Text extract
A complete template for conducting user interviews that actually lead to better design decisions
Why Six Users Changes Everything
Nielsen Norman Group's research proves that five users uncover 85% of usability problems. Add one more for insurance, and you've got six interviews that cost less than your monthly software subscriptions but deliver insights worth tens of thousands in avoided mistakes.
Erika Hall puts it perfectly in Just Enough Research: "The goal of interviewing users is to learn about their actual behavior and motivations, not their opinions or desires." Six conversations, done right, reveal patterns that surveys with hundreds of responses often miss.
But here's where most businesses stumble—they treat interviews like surveys with a human face. They ask leading questions, fish for compliments, or worse, try to sell during research. This guide ensures you avoid those traps.
Part 1: Selecting Your Six Ideal Users
The Screening Framework
Your six participants should represent distinct user segments, not random volunteers. The Interaction Design Foundation's research on participant selection shows that strategic recruiting beats statistical representation every time.
Creating Your Screening Criteria:
Start by defining three dimensions that matter for your specific research question. Don't use demographics unless they directly impact behavior. Instead, focus on:
Behavioral Segmentation: How do they currently solve the problem your product addresses? Are they using competitors, cobbled-together solutions, or nothing at all? You want variety here. If all six users are already loyal customers, you're missing critical perspectives.

Parts of the exercise
A. Copy the user interview guide again, starting at "Part 1: Selecting" and ending at "representation every time.", but update "participants" to "interviewees".
B. In the user interview guide, what share of usability problems does the cited Nielsen Norman Group research say five users uncover?

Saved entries

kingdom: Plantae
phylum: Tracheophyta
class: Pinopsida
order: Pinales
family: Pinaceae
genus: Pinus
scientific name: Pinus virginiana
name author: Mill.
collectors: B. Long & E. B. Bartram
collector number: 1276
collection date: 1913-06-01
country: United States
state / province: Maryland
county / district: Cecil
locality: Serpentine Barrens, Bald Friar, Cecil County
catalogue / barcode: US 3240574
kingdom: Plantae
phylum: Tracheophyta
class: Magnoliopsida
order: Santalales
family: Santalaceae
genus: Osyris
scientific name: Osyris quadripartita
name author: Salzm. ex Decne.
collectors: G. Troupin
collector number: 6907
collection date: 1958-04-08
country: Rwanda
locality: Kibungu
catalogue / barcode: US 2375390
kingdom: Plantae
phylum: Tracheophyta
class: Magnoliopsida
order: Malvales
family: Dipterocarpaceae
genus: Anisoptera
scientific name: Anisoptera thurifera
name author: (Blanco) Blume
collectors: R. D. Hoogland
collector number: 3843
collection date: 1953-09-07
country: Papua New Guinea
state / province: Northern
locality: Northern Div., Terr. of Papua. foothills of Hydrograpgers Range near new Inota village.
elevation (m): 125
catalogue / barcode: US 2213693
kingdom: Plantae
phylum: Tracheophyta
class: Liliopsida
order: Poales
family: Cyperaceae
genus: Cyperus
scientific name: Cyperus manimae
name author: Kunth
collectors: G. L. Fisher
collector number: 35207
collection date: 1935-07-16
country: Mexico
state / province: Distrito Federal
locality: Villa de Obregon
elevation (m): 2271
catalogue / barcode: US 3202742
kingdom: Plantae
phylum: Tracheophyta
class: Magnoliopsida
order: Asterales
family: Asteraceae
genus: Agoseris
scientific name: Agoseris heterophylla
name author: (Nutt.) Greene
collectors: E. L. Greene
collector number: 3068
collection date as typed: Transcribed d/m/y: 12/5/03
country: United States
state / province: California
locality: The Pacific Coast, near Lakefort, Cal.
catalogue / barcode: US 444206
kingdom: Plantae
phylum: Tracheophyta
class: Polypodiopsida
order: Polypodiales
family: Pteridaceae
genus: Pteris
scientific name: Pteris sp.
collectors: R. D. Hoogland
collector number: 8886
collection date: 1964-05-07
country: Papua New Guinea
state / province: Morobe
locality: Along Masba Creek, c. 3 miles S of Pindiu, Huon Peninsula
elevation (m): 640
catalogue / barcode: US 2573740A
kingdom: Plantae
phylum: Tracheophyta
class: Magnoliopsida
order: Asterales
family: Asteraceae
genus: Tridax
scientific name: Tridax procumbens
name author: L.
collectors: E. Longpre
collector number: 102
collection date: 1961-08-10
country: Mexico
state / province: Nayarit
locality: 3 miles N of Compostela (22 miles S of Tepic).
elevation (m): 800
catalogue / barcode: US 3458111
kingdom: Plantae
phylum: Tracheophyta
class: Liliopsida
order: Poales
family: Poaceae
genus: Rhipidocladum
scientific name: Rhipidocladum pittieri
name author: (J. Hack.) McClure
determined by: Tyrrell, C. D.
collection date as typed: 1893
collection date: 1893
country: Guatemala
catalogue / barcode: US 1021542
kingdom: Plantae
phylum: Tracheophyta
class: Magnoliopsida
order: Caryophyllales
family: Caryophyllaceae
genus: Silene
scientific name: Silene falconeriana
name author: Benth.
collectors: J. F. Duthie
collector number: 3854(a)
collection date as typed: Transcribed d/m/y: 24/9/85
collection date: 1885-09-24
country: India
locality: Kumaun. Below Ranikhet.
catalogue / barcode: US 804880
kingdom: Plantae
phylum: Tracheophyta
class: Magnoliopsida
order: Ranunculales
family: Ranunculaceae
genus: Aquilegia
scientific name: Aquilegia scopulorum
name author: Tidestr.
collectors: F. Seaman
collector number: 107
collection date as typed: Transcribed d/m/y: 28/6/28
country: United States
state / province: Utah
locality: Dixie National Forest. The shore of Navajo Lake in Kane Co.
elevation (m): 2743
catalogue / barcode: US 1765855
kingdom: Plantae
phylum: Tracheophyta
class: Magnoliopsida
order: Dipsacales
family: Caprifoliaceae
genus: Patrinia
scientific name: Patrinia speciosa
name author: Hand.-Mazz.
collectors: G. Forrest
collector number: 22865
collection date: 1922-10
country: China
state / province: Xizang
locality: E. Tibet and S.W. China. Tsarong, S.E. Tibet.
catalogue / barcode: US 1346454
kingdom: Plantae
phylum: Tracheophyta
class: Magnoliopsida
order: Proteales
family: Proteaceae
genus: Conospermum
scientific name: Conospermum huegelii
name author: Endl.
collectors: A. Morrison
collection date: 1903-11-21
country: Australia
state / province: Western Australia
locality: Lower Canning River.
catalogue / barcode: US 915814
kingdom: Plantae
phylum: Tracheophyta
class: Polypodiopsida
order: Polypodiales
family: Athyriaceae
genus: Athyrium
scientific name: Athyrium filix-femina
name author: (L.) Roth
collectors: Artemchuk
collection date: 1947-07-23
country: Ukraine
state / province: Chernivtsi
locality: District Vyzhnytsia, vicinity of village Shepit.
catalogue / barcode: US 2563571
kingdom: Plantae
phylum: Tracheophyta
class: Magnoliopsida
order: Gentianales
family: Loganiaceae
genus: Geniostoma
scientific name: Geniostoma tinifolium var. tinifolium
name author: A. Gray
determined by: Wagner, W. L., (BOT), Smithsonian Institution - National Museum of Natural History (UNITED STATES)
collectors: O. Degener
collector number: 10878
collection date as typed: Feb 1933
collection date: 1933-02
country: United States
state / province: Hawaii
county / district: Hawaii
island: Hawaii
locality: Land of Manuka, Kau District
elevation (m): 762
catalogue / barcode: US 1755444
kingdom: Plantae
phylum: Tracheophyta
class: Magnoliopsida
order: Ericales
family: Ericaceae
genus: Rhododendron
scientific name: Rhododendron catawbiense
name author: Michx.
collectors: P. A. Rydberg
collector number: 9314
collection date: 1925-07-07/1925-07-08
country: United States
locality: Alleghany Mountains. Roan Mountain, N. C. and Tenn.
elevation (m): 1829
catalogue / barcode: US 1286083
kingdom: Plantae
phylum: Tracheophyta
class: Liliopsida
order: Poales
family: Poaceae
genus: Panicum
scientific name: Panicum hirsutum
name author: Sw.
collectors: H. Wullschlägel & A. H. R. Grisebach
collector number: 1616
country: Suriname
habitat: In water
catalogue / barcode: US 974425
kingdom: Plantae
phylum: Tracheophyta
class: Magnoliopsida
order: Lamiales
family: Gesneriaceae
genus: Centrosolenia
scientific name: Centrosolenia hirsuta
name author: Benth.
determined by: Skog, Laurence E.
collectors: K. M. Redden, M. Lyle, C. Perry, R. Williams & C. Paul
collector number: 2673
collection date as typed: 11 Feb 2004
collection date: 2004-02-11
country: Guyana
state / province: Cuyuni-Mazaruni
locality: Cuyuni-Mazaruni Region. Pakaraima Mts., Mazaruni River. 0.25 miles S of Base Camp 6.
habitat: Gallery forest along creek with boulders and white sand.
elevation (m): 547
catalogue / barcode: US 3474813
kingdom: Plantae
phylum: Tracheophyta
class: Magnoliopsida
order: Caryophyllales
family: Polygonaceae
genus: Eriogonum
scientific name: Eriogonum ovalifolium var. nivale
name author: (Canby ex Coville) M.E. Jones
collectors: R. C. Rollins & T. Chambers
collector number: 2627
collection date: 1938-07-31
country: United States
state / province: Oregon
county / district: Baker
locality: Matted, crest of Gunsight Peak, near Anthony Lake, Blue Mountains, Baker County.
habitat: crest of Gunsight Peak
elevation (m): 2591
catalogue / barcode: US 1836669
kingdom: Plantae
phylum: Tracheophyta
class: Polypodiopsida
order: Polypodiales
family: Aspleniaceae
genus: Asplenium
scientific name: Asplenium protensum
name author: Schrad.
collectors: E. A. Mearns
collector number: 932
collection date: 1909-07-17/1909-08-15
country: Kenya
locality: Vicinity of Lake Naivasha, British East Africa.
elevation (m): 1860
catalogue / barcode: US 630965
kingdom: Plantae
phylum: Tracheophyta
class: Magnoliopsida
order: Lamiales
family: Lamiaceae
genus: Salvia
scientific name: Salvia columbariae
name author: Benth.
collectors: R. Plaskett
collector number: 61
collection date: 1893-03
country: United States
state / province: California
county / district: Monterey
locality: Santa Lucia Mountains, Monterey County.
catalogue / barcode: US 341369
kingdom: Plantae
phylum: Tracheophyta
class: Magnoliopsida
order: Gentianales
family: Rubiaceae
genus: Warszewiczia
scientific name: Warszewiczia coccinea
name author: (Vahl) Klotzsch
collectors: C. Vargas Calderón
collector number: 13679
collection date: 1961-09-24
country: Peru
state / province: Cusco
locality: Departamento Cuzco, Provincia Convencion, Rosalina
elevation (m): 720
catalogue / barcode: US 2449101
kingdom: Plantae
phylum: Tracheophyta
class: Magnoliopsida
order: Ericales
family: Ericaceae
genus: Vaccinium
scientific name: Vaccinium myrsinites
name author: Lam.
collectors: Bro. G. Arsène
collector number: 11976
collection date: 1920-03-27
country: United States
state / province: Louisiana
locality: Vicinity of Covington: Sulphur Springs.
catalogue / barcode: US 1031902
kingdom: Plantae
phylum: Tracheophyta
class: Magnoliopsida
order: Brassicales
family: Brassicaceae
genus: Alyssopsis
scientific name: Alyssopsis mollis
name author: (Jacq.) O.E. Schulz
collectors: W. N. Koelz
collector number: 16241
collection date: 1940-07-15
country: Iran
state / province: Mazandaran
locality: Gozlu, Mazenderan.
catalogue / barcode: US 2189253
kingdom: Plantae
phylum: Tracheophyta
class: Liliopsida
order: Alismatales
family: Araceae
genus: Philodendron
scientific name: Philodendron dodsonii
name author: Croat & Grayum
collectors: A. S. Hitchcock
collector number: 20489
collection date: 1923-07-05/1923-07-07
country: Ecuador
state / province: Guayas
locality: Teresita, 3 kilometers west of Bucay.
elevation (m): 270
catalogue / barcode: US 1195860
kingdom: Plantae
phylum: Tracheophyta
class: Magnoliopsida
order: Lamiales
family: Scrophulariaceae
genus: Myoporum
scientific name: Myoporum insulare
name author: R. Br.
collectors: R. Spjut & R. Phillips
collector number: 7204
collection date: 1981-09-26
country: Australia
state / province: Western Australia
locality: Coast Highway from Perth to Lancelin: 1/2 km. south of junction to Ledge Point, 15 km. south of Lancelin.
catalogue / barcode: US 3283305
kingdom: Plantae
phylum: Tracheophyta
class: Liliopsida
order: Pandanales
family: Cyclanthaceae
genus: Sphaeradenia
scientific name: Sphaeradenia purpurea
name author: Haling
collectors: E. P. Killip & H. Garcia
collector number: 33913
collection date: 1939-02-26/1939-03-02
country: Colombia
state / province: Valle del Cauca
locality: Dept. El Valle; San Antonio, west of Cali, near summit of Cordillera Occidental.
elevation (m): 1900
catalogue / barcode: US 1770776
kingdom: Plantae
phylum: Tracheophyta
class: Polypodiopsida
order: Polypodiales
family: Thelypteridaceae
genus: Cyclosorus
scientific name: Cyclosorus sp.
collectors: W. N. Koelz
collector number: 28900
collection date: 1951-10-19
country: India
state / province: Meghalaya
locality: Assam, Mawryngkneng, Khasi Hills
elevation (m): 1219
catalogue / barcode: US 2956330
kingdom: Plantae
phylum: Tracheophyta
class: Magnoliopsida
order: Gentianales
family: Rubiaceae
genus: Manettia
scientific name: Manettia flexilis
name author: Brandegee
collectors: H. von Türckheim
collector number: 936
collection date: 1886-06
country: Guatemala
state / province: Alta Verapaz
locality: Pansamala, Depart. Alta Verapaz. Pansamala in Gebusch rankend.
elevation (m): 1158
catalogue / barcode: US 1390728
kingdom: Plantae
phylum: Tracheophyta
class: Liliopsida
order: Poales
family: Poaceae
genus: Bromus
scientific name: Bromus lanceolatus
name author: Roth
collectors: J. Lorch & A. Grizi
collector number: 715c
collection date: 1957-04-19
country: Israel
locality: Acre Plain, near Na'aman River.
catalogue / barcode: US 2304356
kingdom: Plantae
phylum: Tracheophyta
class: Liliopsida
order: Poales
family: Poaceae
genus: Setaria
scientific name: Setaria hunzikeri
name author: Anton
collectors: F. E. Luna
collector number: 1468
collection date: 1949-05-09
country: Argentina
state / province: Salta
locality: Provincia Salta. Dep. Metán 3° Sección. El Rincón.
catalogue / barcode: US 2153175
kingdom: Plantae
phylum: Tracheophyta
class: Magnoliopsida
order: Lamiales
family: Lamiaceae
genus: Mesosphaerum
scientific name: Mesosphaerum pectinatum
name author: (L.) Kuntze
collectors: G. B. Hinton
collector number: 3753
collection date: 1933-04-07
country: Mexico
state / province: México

Solutions in order
A.
Part 1: Selecting Your Six Ideal Users
The Screening Framework
Your six interviewees should represent distinct user segments, not random volunteers. The Interaction Design Foundation's research on participant selection shows that strategic recruiting beats statistical representation every time.

B. 85% of usability problems.